▸ **Problem details**: Copy the text lines of every entry below word for word, leaving out the pictures.

▸ **Material supplied**:
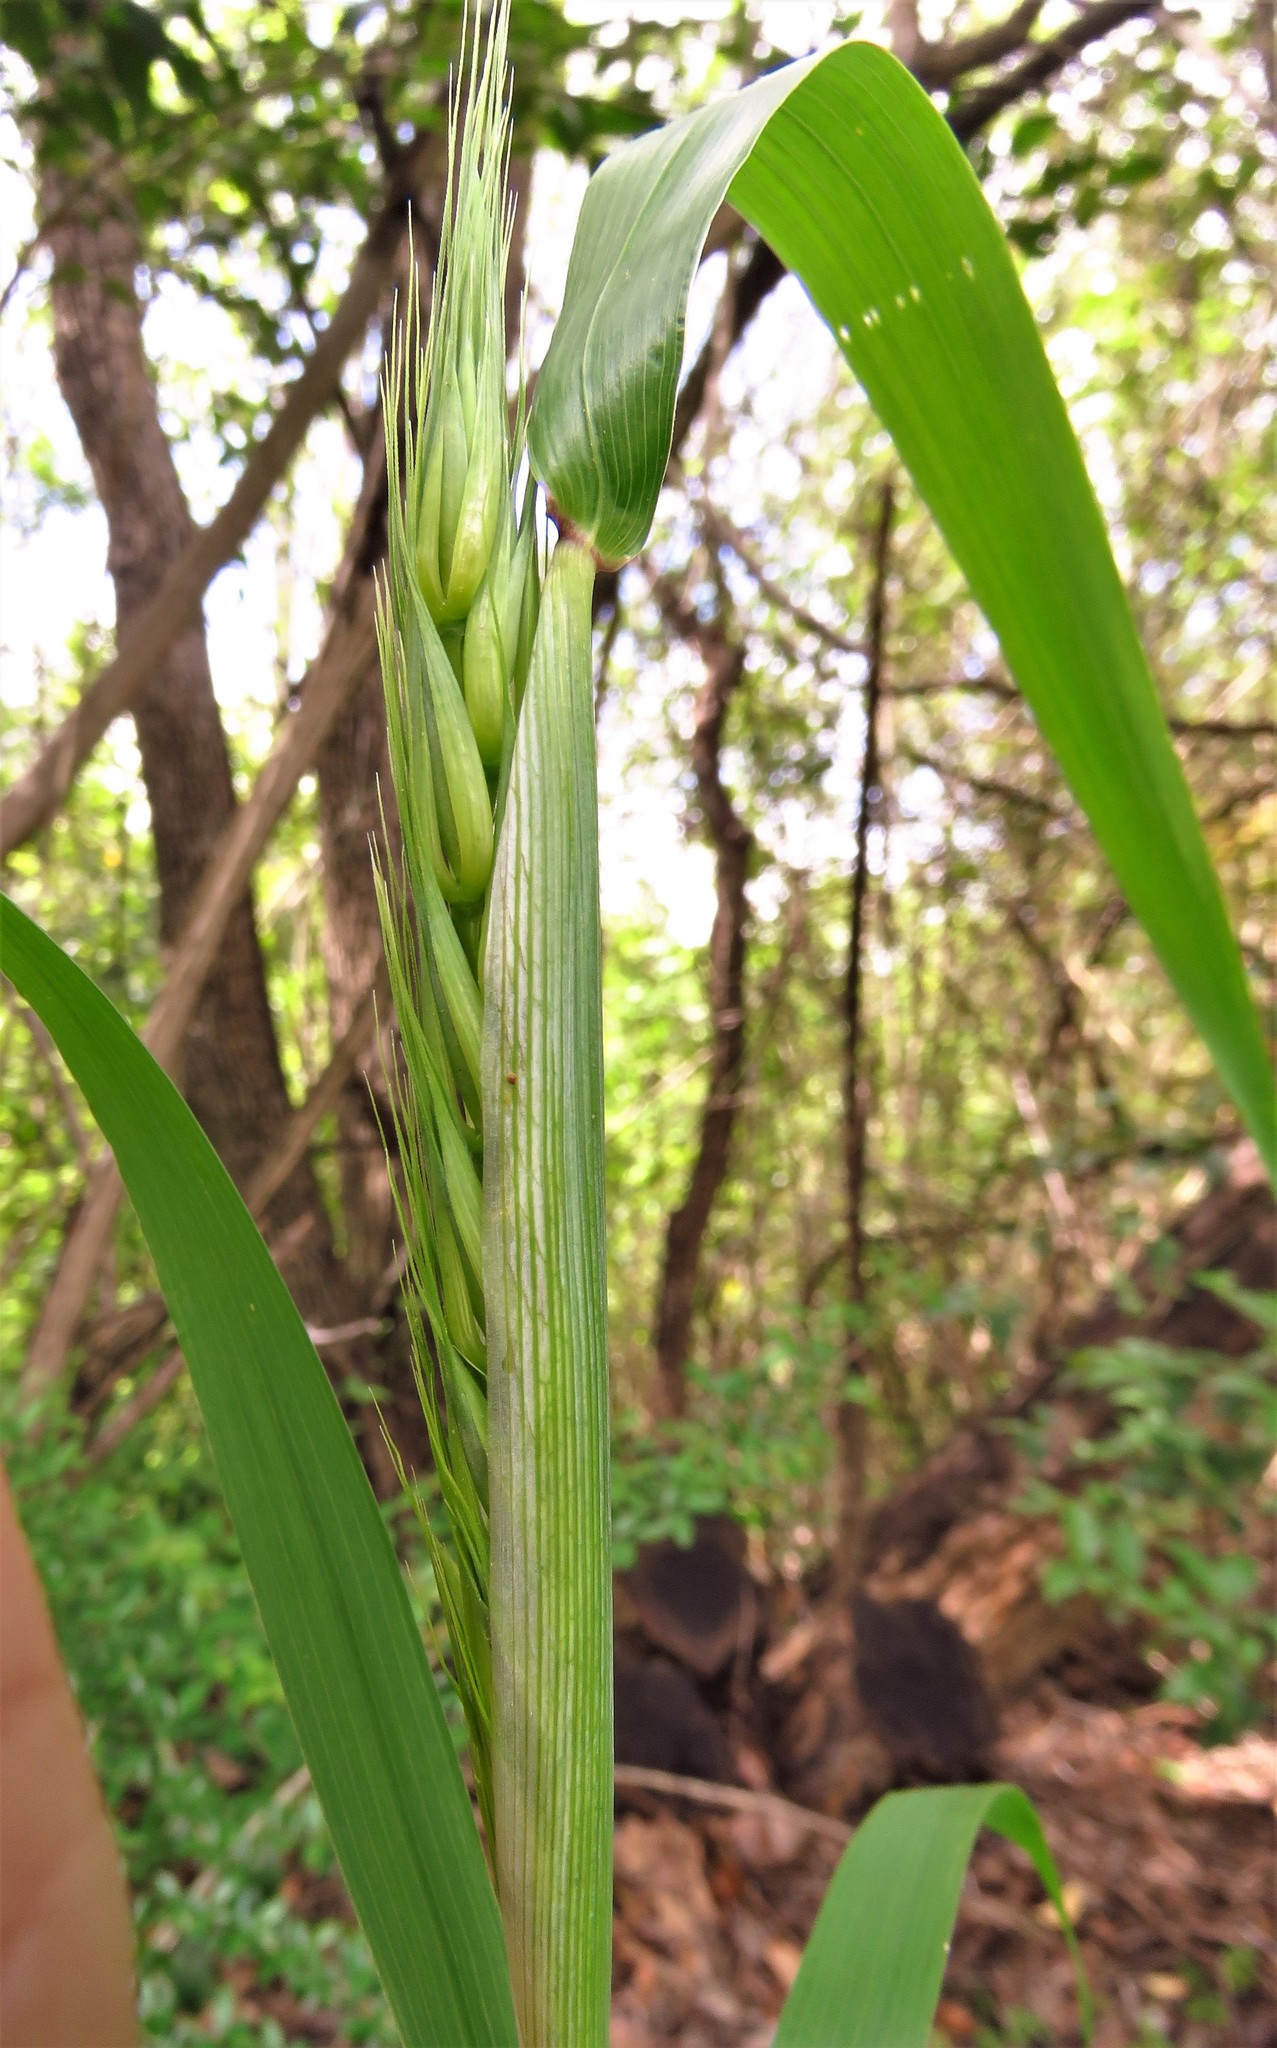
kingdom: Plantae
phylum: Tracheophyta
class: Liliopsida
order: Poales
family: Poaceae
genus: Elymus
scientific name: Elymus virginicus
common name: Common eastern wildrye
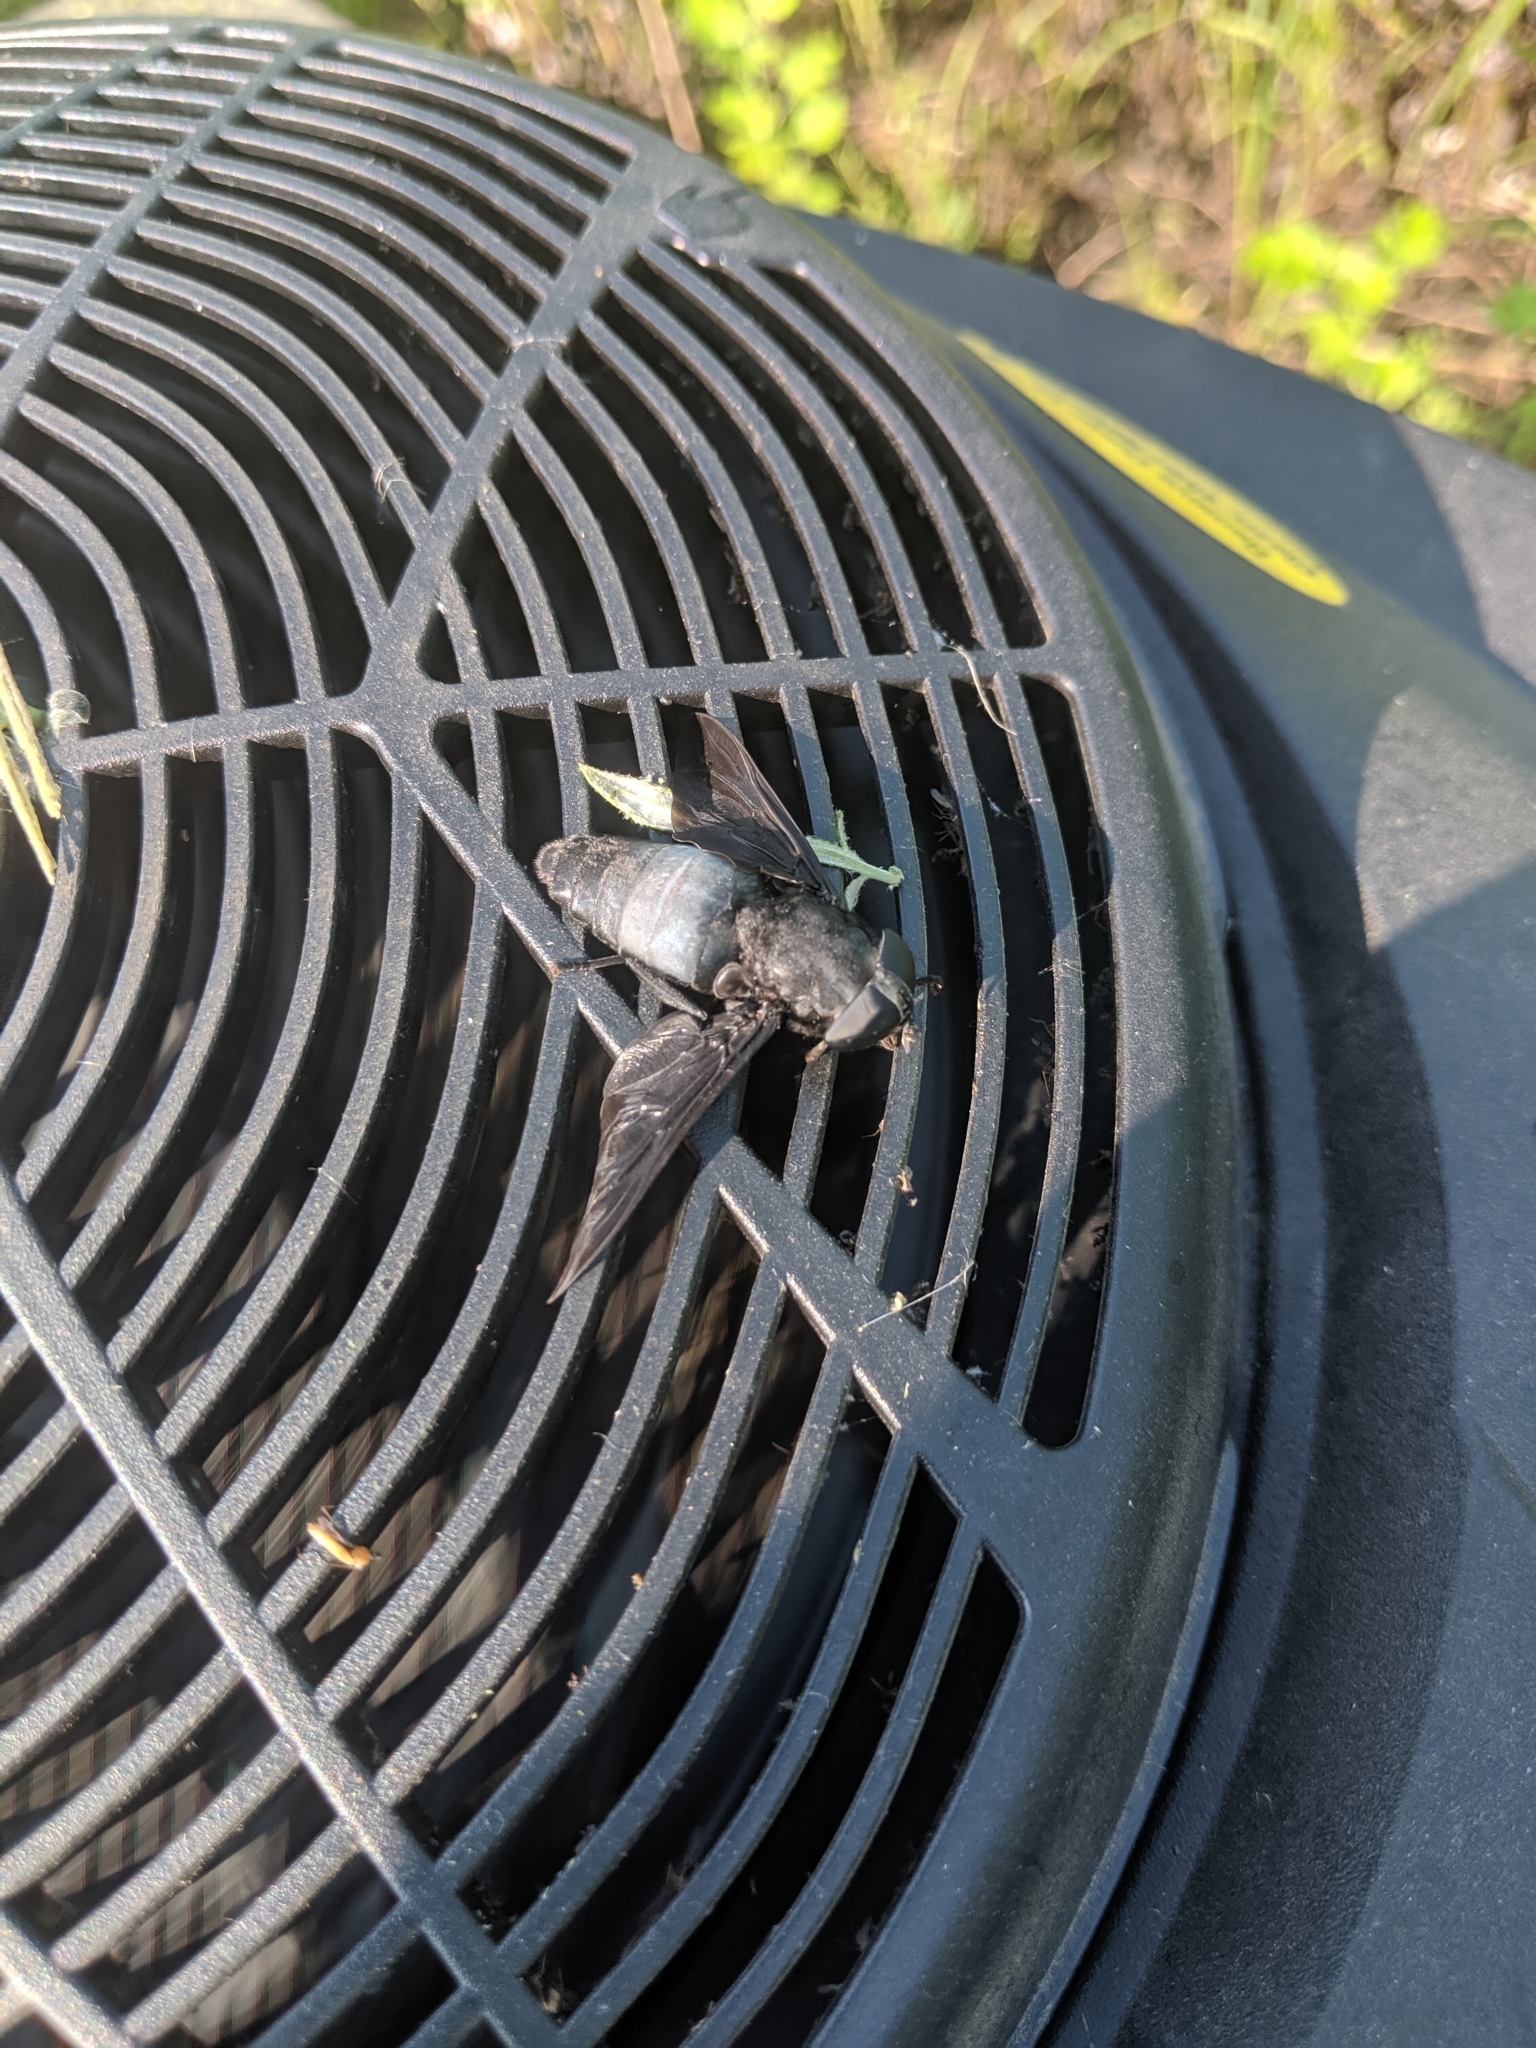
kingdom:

▸ **Solution to this exercise**:
kingdom: Plantae
phylum: Tracheophyta
class: Liliopsida
order: Poales
family: Poaceae
genus: Elymus
scientific name: Elymus virginicus
common name: Common eastern wildrye
kingdom:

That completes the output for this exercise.